Why Easter is always on a Sunday

It’s a longtime tradition. According to the Royal Museums Greenwich in London, “[u]p to the 8th century AD, there was no uniform method for determining the date of Easter.”

The obvious answer to why Easter is on a Sunday, though, lies in scripture: the Gospels state that Jesus was resurrected on the first day of the week, which is Sunday.

But, Matthew Easter, associate professor of biblical studies at Missouri Baptist University, says the consensus that Easter should be celebrated on a Sunday was a much more complicated process than just following the date of Jesus’s resurrection. 

“Easter in the Gospels is connected to the Jewish Passover, and Passover can move around any day to week. Early Christians in Asia Minor—like modern day Turkey area—were worshiping Easter the exact day of Passover. So it didn't have to be a Sunday,” Easter says. “There was this debate among early Christians about whether it should be on a Sunday.”

According to the Bible, Passover takes place on the 14th day of the month of Nissan in the Jewish Calendar, and corresponds with March-April on the civil calendar.

> _Dataset records_:
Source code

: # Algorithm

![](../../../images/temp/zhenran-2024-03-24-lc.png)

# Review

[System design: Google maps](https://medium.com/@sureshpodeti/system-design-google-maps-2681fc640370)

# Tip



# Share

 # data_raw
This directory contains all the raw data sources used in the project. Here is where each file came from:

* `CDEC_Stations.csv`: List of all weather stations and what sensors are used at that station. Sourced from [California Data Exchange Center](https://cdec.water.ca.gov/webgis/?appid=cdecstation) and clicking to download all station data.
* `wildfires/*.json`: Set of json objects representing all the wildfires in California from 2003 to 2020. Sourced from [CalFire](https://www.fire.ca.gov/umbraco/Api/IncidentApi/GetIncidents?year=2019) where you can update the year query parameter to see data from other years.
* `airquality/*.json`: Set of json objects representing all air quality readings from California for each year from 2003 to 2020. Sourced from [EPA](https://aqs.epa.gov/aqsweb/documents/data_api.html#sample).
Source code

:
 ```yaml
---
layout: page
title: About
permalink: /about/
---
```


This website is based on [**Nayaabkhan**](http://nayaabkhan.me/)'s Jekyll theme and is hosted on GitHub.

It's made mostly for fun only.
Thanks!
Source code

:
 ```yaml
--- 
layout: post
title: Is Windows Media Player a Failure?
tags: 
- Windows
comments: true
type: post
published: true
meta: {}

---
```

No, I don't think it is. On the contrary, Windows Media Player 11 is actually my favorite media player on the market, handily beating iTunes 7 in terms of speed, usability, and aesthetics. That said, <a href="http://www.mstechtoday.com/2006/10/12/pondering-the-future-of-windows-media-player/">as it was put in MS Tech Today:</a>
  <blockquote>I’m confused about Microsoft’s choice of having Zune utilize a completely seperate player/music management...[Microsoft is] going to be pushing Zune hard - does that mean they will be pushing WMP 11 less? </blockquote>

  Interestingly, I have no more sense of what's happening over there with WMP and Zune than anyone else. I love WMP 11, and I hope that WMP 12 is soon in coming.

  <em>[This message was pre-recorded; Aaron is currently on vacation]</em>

> _What is expected_:
Copy the passage of the Easter Sunday text starting with "But, Matthew Easter, associate" and going on through "the civil calendar.", word for word.

> _Solved problem_:
But, Matthew Easter, associate professor of biblical studies at Missouri Baptist University, says the consensus that Easter should be celebrated on a Sunday was a much more complicated process than just following the date of Jesus’s resurrection. 

“Easter in the Gospels is connected to the Jewish Passover, and Passover can move around any day to week. Early Christians in Asia Minor—like modern day Turkey area—were worshiping Easter the exact day of Passover. So it didn't have to be a Sunday,” Easter says. “There was this debate among early Christians about whether it should be on a Sunday.”

According to the Bible, Passover takes place on the 14th day of the month of Nissan in the Jewish Calendar, and corresponds with March-April on the civil calendar.